-------- RECORDS FOR THIS TASK --------

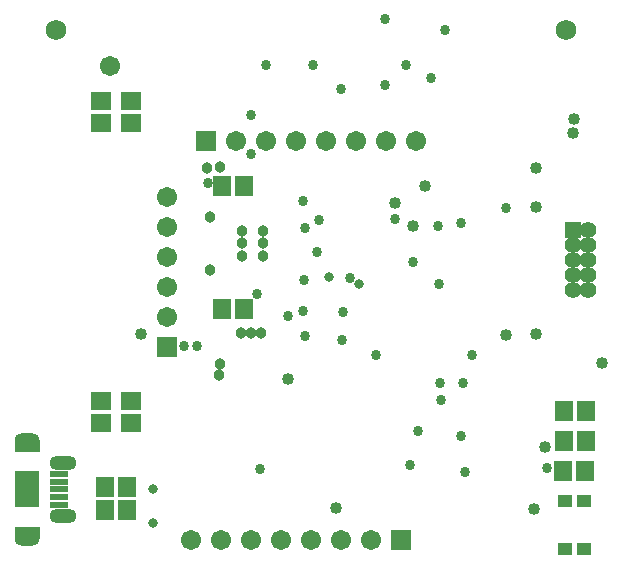
<source format=gts>
G04*
G04 #@! TF.GenerationSoftware,Altium Limited,Altium Designer,19.1.8 (144)*
G04*
G04 Layer_Color=8388736*
%FSLAX25Y25*%
%MOIN*%
G70*
G01*
G75*
%ADD20R,0.08280X0.12217*%
%ADD21R,0.06115X0.02375*%
%ADD22R,0.04737X0.04343*%
%ADD23R,0.05918X0.06706*%
%ADD24R,0.06706X0.05918*%
%ADD25R,0.06706X0.06706*%
%ADD26C,0.06706*%
%ADD27O,0.09068X0.04934*%
%ADD28O,0.08280X0.04540*%
%ADD29R,0.05524X0.05524*%
%ADD30C,0.05524*%
%ADD31R,0.06706X0.06706*%
%ADD32C,0.06800*%
%ADD33C,0.03200*%
%ADD34C,0.03400*%
%ADD35C,0.03800*%
%ADD36C,0.04000*%
G36*
X1328Y-184680D02*
Y-180863D01*
X9602D01*
Y-184680D01*
X1328D01*
D02*
G37*
G36*
X1335Y-155645D02*
Y-151806D01*
X9602D01*
Y-155645D01*
X1335D01*
D02*
G37*
D20*
X5469Y-168243D02*
D03*
D21*
X16000Y-173361D02*
D03*
Y-170802D02*
D03*
Y-168243D02*
D03*
Y-165684D02*
D03*
Y-163125D02*
D03*
D22*
X191150Y-188071D02*
D03*
X184850D02*
D03*
X191150Y-171929D02*
D03*
X184850D02*
D03*
D23*
X77740Y-108000D02*
D03*
X70260D02*
D03*
X77740Y-67000D02*
D03*
X70260D02*
D03*
X191740Y-142000D02*
D03*
X184260D02*
D03*
X38740Y-175025D02*
D03*
X31260D02*
D03*
X38740Y-167525D02*
D03*
X31260D02*
D03*
X191740Y-152000D02*
D03*
X184260D02*
D03*
X184000Y-162000D02*
D03*
X191480D02*
D03*
D24*
X40000Y-38760D02*
D03*
Y-46240D02*
D03*
X30000Y-38760D02*
D03*
Y-46240D02*
D03*
X40000Y-146240D02*
D03*
Y-138760D02*
D03*
X30000Y-146240D02*
D03*
Y-138760D02*
D03*
D25*
X65000Y-52008D02*
D03*
X130000Y-185000D02*
D03*
D26*
X75000Y-52008D02*
D03*
X85000D02*
D03*
X95000D02*
D03*
X105000D02*
D03*
X115000D02*
D03*
X125000D02*
D03*
X135000D02*
D03*
X52008Y-110866D02*
D03*
Y-100866D02*
D03*
Y-90866D02*
D03*
Y-80866D02*
D03*
Y-70866D02*
D03*
X120000Y-185000D02*
D03*
X110000D02*
D03*
X100000D02*
D03*
X90000D02*
D03*
X80000D02*
D03*
X70000D02*
D03*
X60000D02*
D03*
X33000Y-27000D02*
D03*
D27*
X17279Y-159483D02*
D03*
Y-177003D02*
D03*
D28*
X5469Y-151806D02*
D03*
Y-184680D02*
D03*
D29*
X187461Y-81831D02*
D03*
D30*
X192461D02*
D03*
Y-86831D02*
D03*
X187461Y-91831D02*
D03*
X192461D02*
D03*
X187461Y-96831D02*
D03*
X192461D02*
D03*
X187461Y-101831D02*
D03*
X192461D02*
D03*
X187461Y-86831D02*
D03*
D31*
X52008Y-120866D02*
D03*
D32*
X15000Y-15000D02*
D03*
X185000D02*
D03*
D33*
X47500Y-168025D02*
D03*
Y-179433D02*
D03*
X116200Y-99700D02*
D03*
X105900Y-97400D02*
D03*
D34*
X57700Y-120482D02*
D03*
X61900Y-120400D02*
D03*
X113200Y-97800D02*
D03*
X110600Y-109000D02*
D03*
X110400Y-118500D02*
D03*
X102017Y-89025D02*
D03*
X65600Y-66000D02*
D03*
X80100Y-56400D02*
D03*
X98050Y-117075D02*
D03*
X127900Y-78200D02*
D03*
X80200Y-43300D02*
D03*
X142500Y-80379D02*
D03*
X150175Y-79475D02*
D03*
X83000Y-161311D02*
D03*
X143500Y-138500D02*
D03*
X144600Y-15000D02*
D03*
X140000Y-31025D02*
D03*
X100800Y-26900D02*
D03*
X124800Y-11300D02*
D03*
X151400Y-162500D02*
D03*
X132900Y-160000D02*
D03*
X178600Y-161000D02*
D03*
X98100Y-81100D02*
D03*
X164900Y-74400D02*
D03*
X142600Y-99600D02*
D03*
X85000Y-26925D02*
D03*
X131575D02*
D03*
X110200Y-34700D02*
D03*
X97400Y-72125D02*
D03*
X92300Y-110425D02*
D03*
X124600Y-33325D02*
D03*
X135800Y-148725D02*
D03*
X133900Y-92525D02*
D03*
X143200Y-132625D02*
D03*
X150800D02*
D03*
X150100Y-150525D02*
D03*
X97700Y-98325D02*
D03*
X153700Y-123425D02*
D03*
X121600Y-123325D02*
D03*
X97400Y-108725D02*
D03*
X102800Y-78525D02*
D03*
X82000Y-103000D02*
D03*
D35*
X69600Y-126500D02*
D03*
X69500Y-130200D02*
D03*
X66500Y-77500D02*
D03*
Y-95000D02*
D03*
X80170Y-116100D02*
D03*
X83400D02*
D03*
X76840Y-116000D02*
D03*
X69700Y-60900D02*
D03*
X65500Y-61000D02*
D03*
X77000Y-90500D02*
D03*
X84000D02*
D03*
X77000Y-82000D02*
D03*
X84000Y-86000D02*
D03*
Y-82000D02*
D03*
X77000Y-86000D02*
D03*
D36*
X92500Y-131500D02*
D03*
X108500Y-174500D02*
D03*
X43500Y-116500D02*
D03*
X175000Y-74000D02*
D03*
X138000Y-67000D02*
D03*
X134100Y-80400D02*
D03*
X175100Y-61000D02*
D03*
X197000Y-126000D02*
D03*
X178000Y-154000D02*
D03*
X174500Y-174600D02*
D03*
X187575Y-44910D02*
D03*
X187500Y-49400D02*
D03*
X174900Y-116400D02*
D03*
X165200Y-116600D02*
D03*
X128000Y-72800D02*
D03*
M02*

</source>
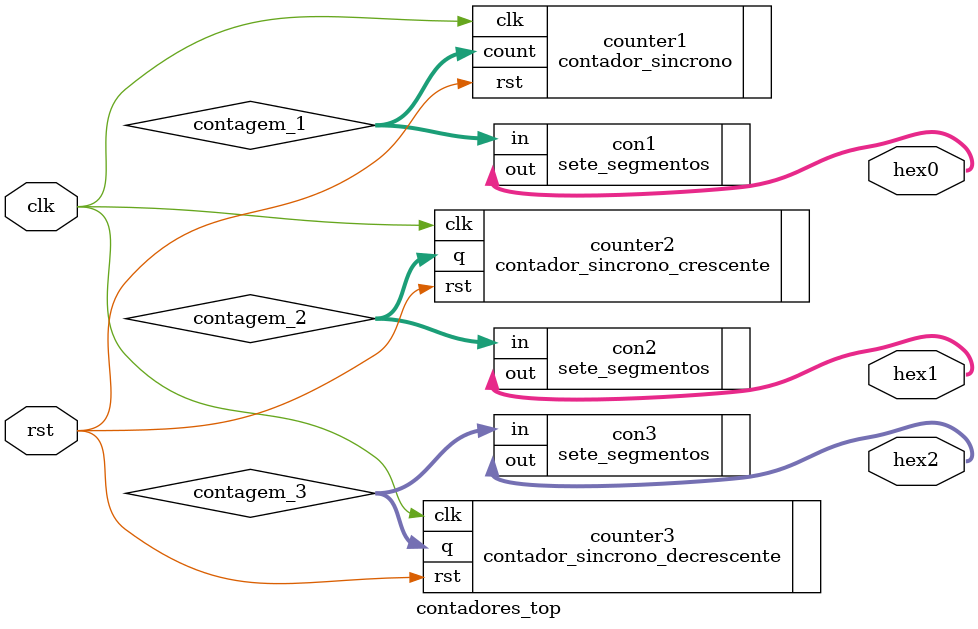
<source format=v>
module contadores_top (
    input clk,
    input rst,
    output [6:0] hex0, 
    output [6:0] hex1, 
    output [6:0] hex2  
);

wire [3:0] contagem_1;
wire [3:0] contagem_2;
wire [3:0] contagem_3;

contador_sincrono counter1 (
    .clk(clk),
    .rst(rst),
    .count(contagem_1)
);

contador_sincrono_crescente counter2 (
    .clk(clk),
    .rst(rst),
    .q(contagem_2)
);

contador_sincrono_decrescente counter3 (
    .clk(clk),
    .rst(rst),
    .q(contagem_3)
);

sete_segmentos con1 (.in(contagem_1), .out(hex0));
sete_segmentos con2 (.in(contagem_2), .out(hex1));
sete_segmentos con3 (.in(contagem_3), .out(hex2));

endmodule

</source>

--------

PROBLEM —
Only an exact copy of the records counts as an answer. Leave out the images.

FINISHED TASK —
<source format=gts>
G04*
G04 #@! TF.GenerationSoftware,Altium Limited,Altium Designer,19.1.8 (144)*
G04*
G04 Layer_Color=8388736*
%FSLAX25Y25*%
%MOIN*%
G70*
G01*
G75*
%ADD20R,0.08280X0.12217*%
%ADD21R,0.06115X0.02375*%
%ADD22R,0.04737X0.04343*%
%ADD23R,0.05918X0.06706*%
%ADD24R,0.06706X0.05918*%
%ADD25R,0.06706X0.06706*%
%ADD26C,0.06706*%
%ADD27O,0.09068X0.04934*%
%ADD28O,0.08280X0.04540*%
%ADD29R,0.05524X0.05524*%
%ADD30C,0.05524*%
%ADD31R,0.06706X0.06706*%
%ADD32C,0.06800*%
%ADD33C,0.03200*%
%ADD34C,0.03400*%
%ADD35C,0.03800*%
%ADD36C,0.04000*%
G36*
X1328Y-184680D02*
Y-180863D01*
X9602D01*
Y-184680D01*
X1328D01*
D02*
G37*
G36*
X1335Y-155645D02*
Y-151806D01*
X9602D01*
Y-155645D01*
X1335D01*
D02*
G37*
D20*
X5469Y-168243D02*
D03*
D21*
X16000Y-173361D02*
D03*
Y-170802D02*
D03*
Y-168243D02*
D03*
Y-165684D02*
D03*
Y-163125D02*
D03*
D22*
X191150Y-188071D02*
D03*
X184850D02*
D03*
X191150Y-171929D02*
D03*
X184850D02*
D03*
D23*
X77740Y-108000D02*
D03*
X70260D02*
D03*
X77740Y-67000D02*
D03*
X70260D02*
D03*
X191740Y-142000D02*
D03*
X184260D02*
D03*
X38740Y-175025D02*
D03*
X31260D02*
D03*
X38740Y-167525D02*
D03*
X31260D02*
D03*
X191740Y-152000D02*
D03*
X184260D02*
D03*
X184000Y-162000D02*
D03*
X191480D02*
D03*
D24*
X40000Y-38760D02*
D03*
Y-46240D02*
D03*
X30000Y-38760D02*
D03*
Y-46240D02*
D03*
X40000Y-146240D02*
D03*
Y-138760D02*
D03*
X30000Y-146240D02*
D03*
Y-138760D02*
D03*
D25*
X65000Y-52008D02*
D03*
X130000Y-185000D02*
D03*
D26*
X75000Y-52008D02*
D03*
X85000D02*
D03*
X95000D02*
D03*
X105000D02*
D03*
X115000D02*
D03*
X125000D02*
D03*
X135000D02*
D03*
X52008Y-110866D02*
D03*
Y-100866D02*
D03*
Y-90866D02*
D03*
Y-80866D02*
D03*
Y-70866D02*
D03*
X120000Y-185000D02*
D03*
X110000D02*
D03*
X100000D02*
D03*
X90000D02*
D03*
X80000D02*
D03*
X70000D02*
D03*
X60000D02*
D03*
X33000Y-27000D02*
D03*
D27*
X17279Y-159483D02*
D03*
Y-177003D02*
D03*
D28*
X5469Y-151806D02*
D03*
Y-184680D02*
D03*
D29*
X187461Y-81831D02*
D03*
D30*
X192461D02*
D03*
Y-86831D02*
D03*
X187461Y-91831D02*
D03*
X192461D02*
D03*
X187461Y-96831D02*
D03*
X192461D02*
D03*
X187461Y-101831D02*
D03*
X192461D02*
D03*
X187461Y-86831D02*
D03*
D31*
X52008Y-120866D02*
D03*
D32*
X15000Y-15000D02*
D03*
X185000D02*
D03*
D33*
X47500Y-168025D02*
D03*
Y-179433D02*
D03*
X116200Y-99700D02*
D03*
X105900Y-97400D02*
D03*
D34*
X57700Y-120482D02*
D03*
X61900Y-120400D02*
D03*
X113200Y-97800D02*
D03*
X110600Y-109000D02*
D03*
X110400Y-118500D02*
D03*
X102017Y-89025D02*
D03*
X65600Y-66000D02*
D03*
X80100Y-56400D02*
D03*
X98050Y-117075D02*
D03*
X127900Y-78200D02*
D03*
X80200Y-43300D02*
D03*
X142500Y-80379D02*
D03*
X150175Y-79475D02*
D03*
X83000Y-161311D02*
D03*
X143500Y-138500D02*
D03*
X144600Y-15000D02*
D03*
X140000Y-31025D02*
D03*
X100800Y-26900D02*
D03*
X124800Y-11300D02*
D03*
X151400Y-162500D02*
D03*
X132900Y-160000D02*
D03*
X178600Y-161000D02*
D03*
X98100Y-81100D02*
D03*
X164900Y-74400D02*
D03*
X142600Y-99600D02*
D03*
X85000Y-26925D02*
D03*
X131575D02*
D03*
X110200Y-34700D02*
D03*
X97400Y-72125D02*
D03*
X92300Y-110425D02*
D03*
X124600Y-33325D02*
D03*
X135800Y-148725D02*
D03*
X133900Y-92525D02*
D03*
X143200Y-132625D02*
D03*
X150800D02*
D03*
X150100Y-150525D02*
D03*
X97700Y-98325D02*
D03*
X153700Y-123425D02*
D03*
X121600Y-123325D02*
D03*
X97400Y-108725D02*
D03*
X102800Y-78525D02*
D03*
X82000Y-103000D02*
D03*
D35*
X69600Y-126500D02*
D03*
X69500Y-130200D02*
D03*
X66500Y-77500D02*
D03*
Y-95000D02*
D03*
X80170Y-116100D02*
D03*
X83400D02*
D03*
X76840Y-116000D02*
D03*
X69700Y-60900D02*
D03*
X65500Y-61000D02*
D03*
X77000Y-90500D02*
D03*
X84000D02*
D03*
X77000Y-82000D02*
D03*
X84000Y-86000D02*
D03*
Y-82000D02*
D03*
X77000Y-86000D02*
D03*
D36*
X92500Y-131500D02*
D03*
X108500Y-174500D02*
D03*
X43500Y-116500D02*
D03*
X175000Y-74000D02*
D03*
X138000Y-67000D02*
D03*
X134100Y-80400D02*
D03*
X175100Y-61000D02*
D03*
X197000Y-126000D02*
D03*
X178000Y-154000D02*
D03*
X174500Y-174600D02*
D03*
X187575Y-44910D02*
D03*
X187500Y-49400D02*
D03*
X174900Y-116400D02*
D03*
X165200Y-116600D02*
D03*
X128000Y-72800D02*
D03*
M02*

</source>
<source format=v>
module contadores_top (
    input clk,
    input rst,
    output [6:0] hex0, 
    output [6:0] hex1, 
    output [6:0] hex2  
);

wire [3:0] contagem_1;
wire [3:0] contagem_2;
wire [3:0] contagem_3;

contador_sincrono counter1 (
    .clk(clk),
    .rst(rst),
    .count(contagem_1)
);

contador_sincrono_crescente counter2 (
    .clk(clk),
    .rst(rst),
    .q(contagem_2)
);

contador_sincrono_decrescente counter3 (
    .clk(clk),
    .rst(rst),
    .q(contagem_3)
);

sete_segmentos con1 (.in(contagem_1), .out(hex0));
sete_segmentos con2 (.in(contagem_2), .out(hex1));
sete_segmentos con3 (.in(contagem_3), .out(hex2));

endmodule

</source>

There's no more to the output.